The most significant ever programme of change to emergency and urgent health care services is set to take place.

Over £50 million will be invested over the next three years to transform services for patients across Scotland.

The plans will:


• Change the way that people are seen when they are admitted to hospital to make sure that they are treated as fast as possible;

• Look at how staff work so that people can leave hospital as soon as they are ready;

• Improve links with other areas of healthcare so that support is in place for people to be treated in the community if possible.

Health boards will increase the number of frontline staff and introduce more flexible hours, develop projects that offer options to be treated at home and offer separate facilities for minor injuries beside or close to the Emergency Department.

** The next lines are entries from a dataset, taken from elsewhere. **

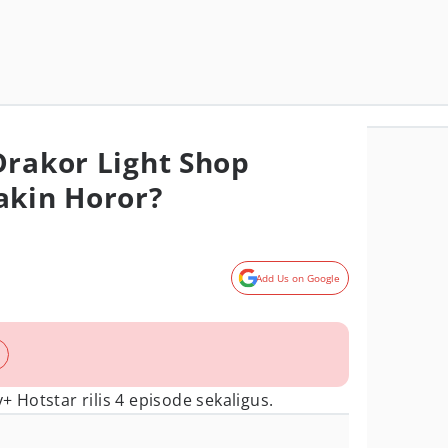
Drakor Light Shop
akin Horor?
Add Us on Google
+ Hotstar rilis 4 episode sekaligus.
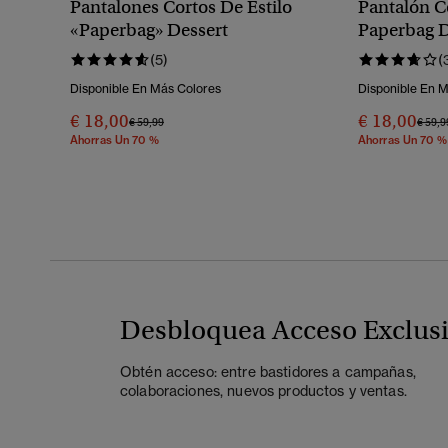
Pantalones Cortos De Estilo
Pantalón Co
«paperbag» Dessert
Paperbag D
(5)
(
Disponible En Más Colores
Disponible En 
€ 18,00
€ 18,00
Precio Rebajado De
A
Preci
€ 59,99
€ 59,9
Ahorras Un 70 %
Ahorras Un 70 %
Desbloquea Acceso Exclus
Obtén acceso: entre bastidores a campañas,
colaboraciones, nuevos productos y ventas.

Health Secretary Alex Neil said:

“We are seeing more people than ever before coming to hospital as emergency admissions due to the ageing population.

“We also know that the majority of people who go to A&E don’t need to be there and could get more appropriate treatment somewhere else – such as a minor injuries clinic.

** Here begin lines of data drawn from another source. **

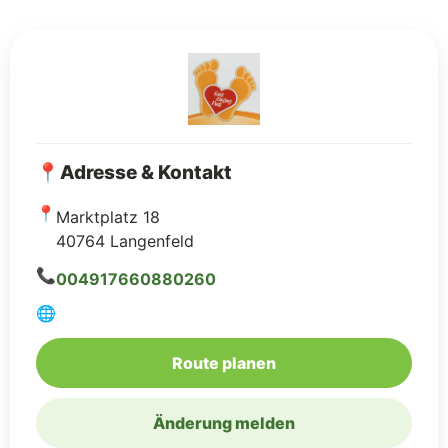
📍
Adresse & Kontakt
📍
Marktplatz 18
40764 Langenfeld
📞
004917660880260
🌐
(Google Maps, öffnet 
Route planen
Änderung melden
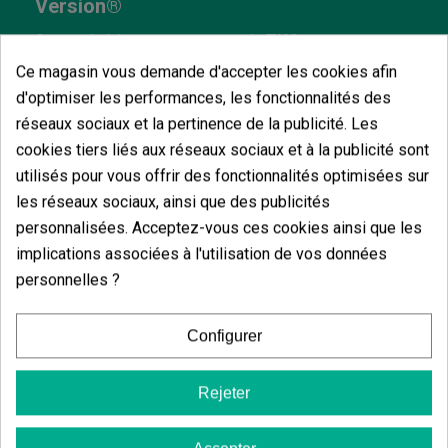
Version®
Cette génétique, avec un taux de
THC
pouvant
atteindre
25 %
, offre un effet
puissant et équilibré
.
Ce magasin vous demande d'accepter les cookies afin
Elle commence par une sensation joyeuse et
stimulante, idéale pour favoriser la
créativité et la
d'optimiser les performances, les fonctionnalités des
conversation
, et évolue progressivement vers une
réseaux sociaux et la pertinence de la publicité. Les
relaxation
agréable et durable. C'est une variété
cookies tiers liés aux réseaux sociaux et à la publicité sont
conçue pour ceux qui cherchent à profiter de moments
de loisirs en toute tranquillité, avec une expérience
utilisés pour vous offrir des fonctionnalités optimisées sur
complète qui combine intensité, équilibre et
les réseaux sociaux, ainsi que des publicités
personnalité.
personnalisées. Acceptez-vous ces cookies ainsi que les
Pourquoi choisir la Sweet Velvet Drip ?
implications associées à l'utilisation de vos données
personnelles ?
Édition limitée GB The Green Brand avec une
disponibilité réduite.
Collaboration entre Sweet Seeds et GB.
Configurer
Variété féminisée F1 Fast Version® à floraison
rapide.
Accent sur la génétique moderne et différenciée.
Rejeter
Intéressante pour la collection ou
l'expérimentation.
Conçue pour ceux qui cherchent à sortir de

“That’s why we have looked at the whole system and developed this action plan to improve how quickly people are seen in our hospitals, who treats them and how quickly we can get them back on their feet at home.

“Emergency and urgent care is one of the great success stories of the NHS in Scotland, whether responding to the anxious concerns of parents about their child, looking after an elderly person who has had a fall, or dealing with a major traffic accident.

“We are making sure these services are fit for the future.”

Dr Jason Long Chair of the College of Emergency Medicine Scotland said:

“This is an important initiative that will improve emergency medicine across Scotland, and we welcome the opportunity to collaborate on this initiative.”

Mr Ian Ritchie President Royal College of Surgeons of Edinburgh added:

“I am sure that every clinician in the health service in Scotland would recognise these strategic themes as being important in the efficient and safe management of patients in the emergency context.

“I am particularly pleased to see the emphasis is not just on the front door but also on what happens to patients once their emergency condition has been deal with, and is moving on to what happens to them in the community.

“The Royal College of Surgeons fully supports this high level approach to considering the needs of patients in the National Health Service in relation to emergency work.”

Dr Neil Dewhurst President Royal College of Physicians of Edinburgh said: “The College wholeheartedly supports this initiative.”

Over the last five years, we have seen an increase of nearly 7 per cent in A&E attendances, and due to an aging population this is forecast to continue to rise. If existing trends continue this could be an increase of 13.5 per cent by 2020.